What you need to do. Change each "scientific name" to "Latin name" in the records below, keeping every other word the same, and write out the records without the pictures.

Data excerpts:
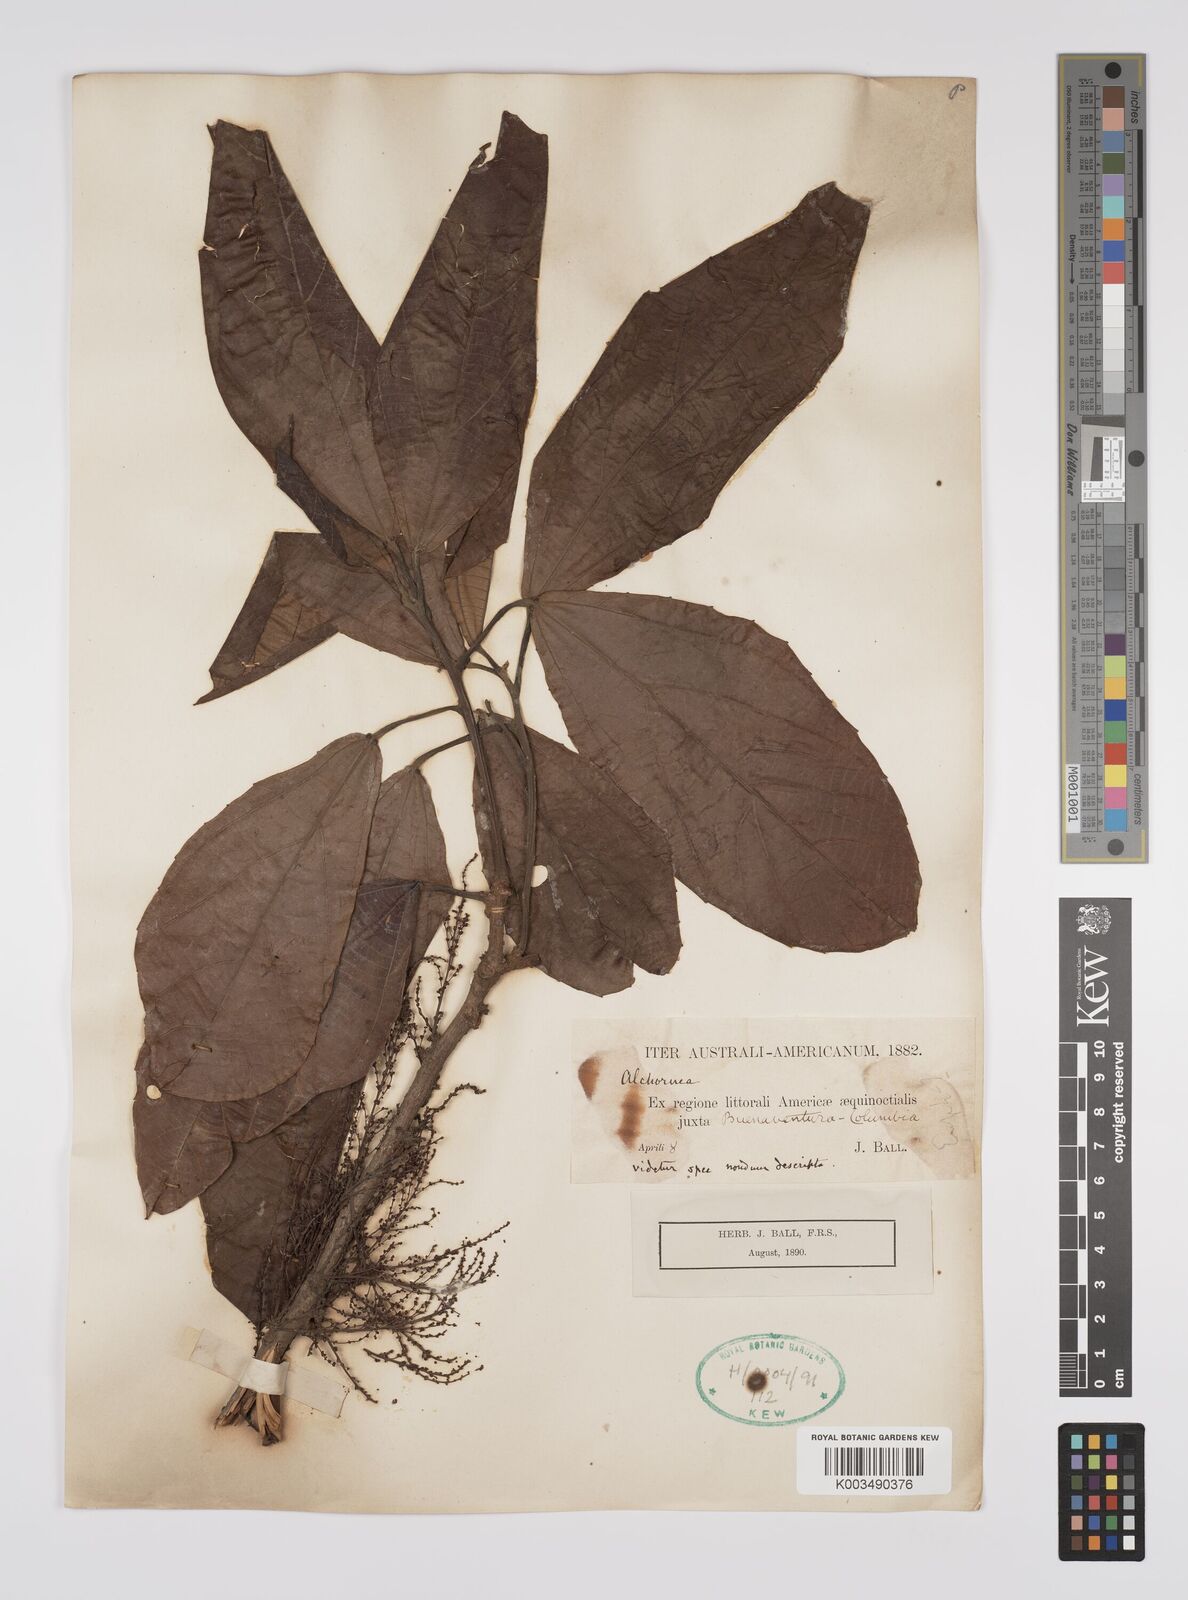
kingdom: Plantae
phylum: Tracheophyta
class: Magnoliopsida
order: Malpighiales
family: Euphorbiaceae
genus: Alchornea
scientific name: Alchornea
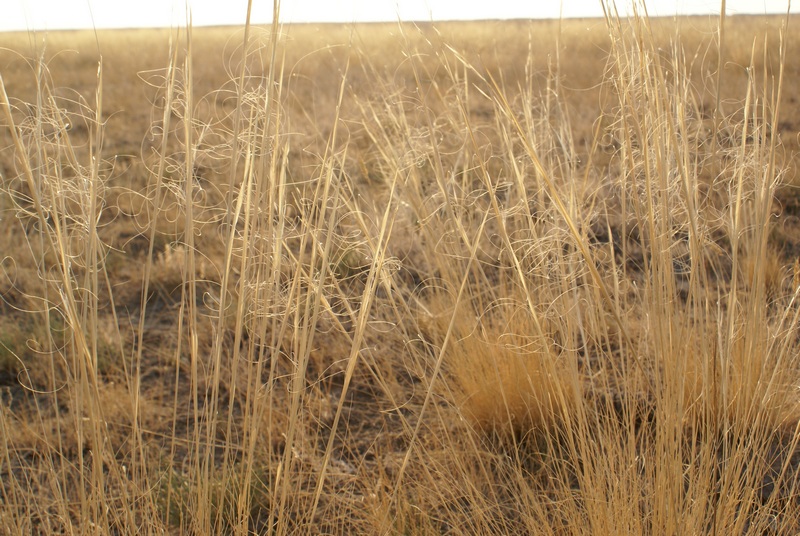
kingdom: Plantae
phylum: Tracheophyta
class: Liliopsida
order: Poales
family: Poaceae
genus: Stipa
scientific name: Stipa
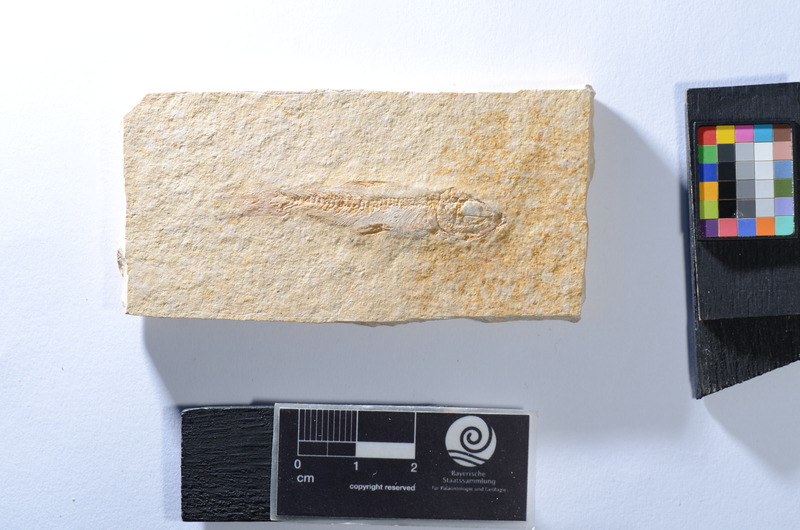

Expected answer.
kingdom: Plantae
phylum: Tracheophyta
class: Magnoliopsida
order: Malpighiales
family: Euphorbiaceae
genus: Alchornea
Latin name: Alchornea
kingdom: Plantae
phylum: Tracheophyta
class: Liliopsida
order: Poales
family: Poaceae
genus: Stipa
Latin name: Stipa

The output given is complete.